## Provided records
****************

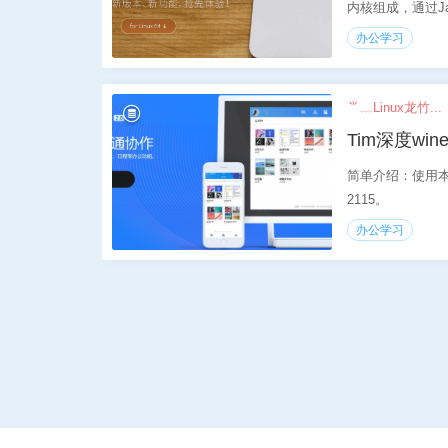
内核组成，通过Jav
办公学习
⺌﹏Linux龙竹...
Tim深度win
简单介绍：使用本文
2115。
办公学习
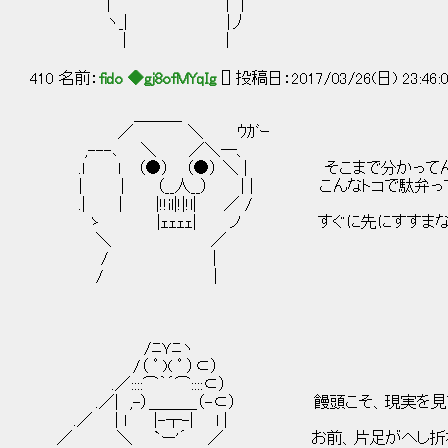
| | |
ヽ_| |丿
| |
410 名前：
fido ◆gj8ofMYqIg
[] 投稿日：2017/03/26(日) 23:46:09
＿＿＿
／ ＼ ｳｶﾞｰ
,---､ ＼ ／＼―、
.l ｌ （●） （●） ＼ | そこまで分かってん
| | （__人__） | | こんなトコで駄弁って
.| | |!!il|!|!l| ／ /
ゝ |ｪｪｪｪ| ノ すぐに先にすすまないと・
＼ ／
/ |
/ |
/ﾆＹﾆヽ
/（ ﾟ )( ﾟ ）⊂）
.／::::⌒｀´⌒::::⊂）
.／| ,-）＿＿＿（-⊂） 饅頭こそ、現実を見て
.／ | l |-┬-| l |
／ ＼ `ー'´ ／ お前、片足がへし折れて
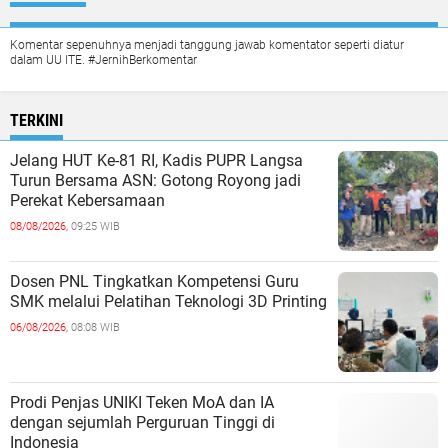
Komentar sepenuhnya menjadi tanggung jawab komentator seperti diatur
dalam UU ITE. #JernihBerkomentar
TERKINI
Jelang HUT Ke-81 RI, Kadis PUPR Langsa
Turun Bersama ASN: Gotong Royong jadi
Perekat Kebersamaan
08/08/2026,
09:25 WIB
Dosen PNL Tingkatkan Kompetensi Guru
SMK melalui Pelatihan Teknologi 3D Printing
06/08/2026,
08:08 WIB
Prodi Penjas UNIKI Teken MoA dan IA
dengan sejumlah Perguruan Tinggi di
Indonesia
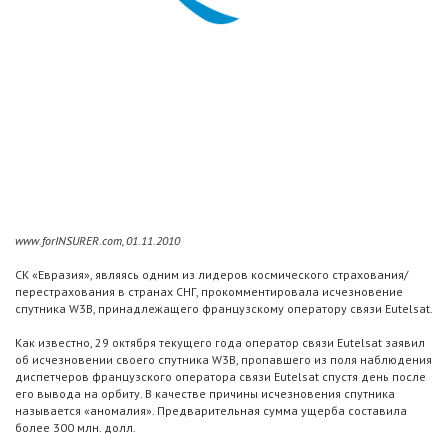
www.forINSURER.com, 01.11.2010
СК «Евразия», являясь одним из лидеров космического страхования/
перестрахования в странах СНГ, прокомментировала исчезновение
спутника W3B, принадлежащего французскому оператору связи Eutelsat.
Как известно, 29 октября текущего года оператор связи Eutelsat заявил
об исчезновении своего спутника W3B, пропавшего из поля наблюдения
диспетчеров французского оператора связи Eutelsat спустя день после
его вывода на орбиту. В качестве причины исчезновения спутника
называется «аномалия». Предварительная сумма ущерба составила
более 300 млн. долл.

****************

## To-do item
Output only the number of lines in the listing that contain the string "спутника".

## Finished task
3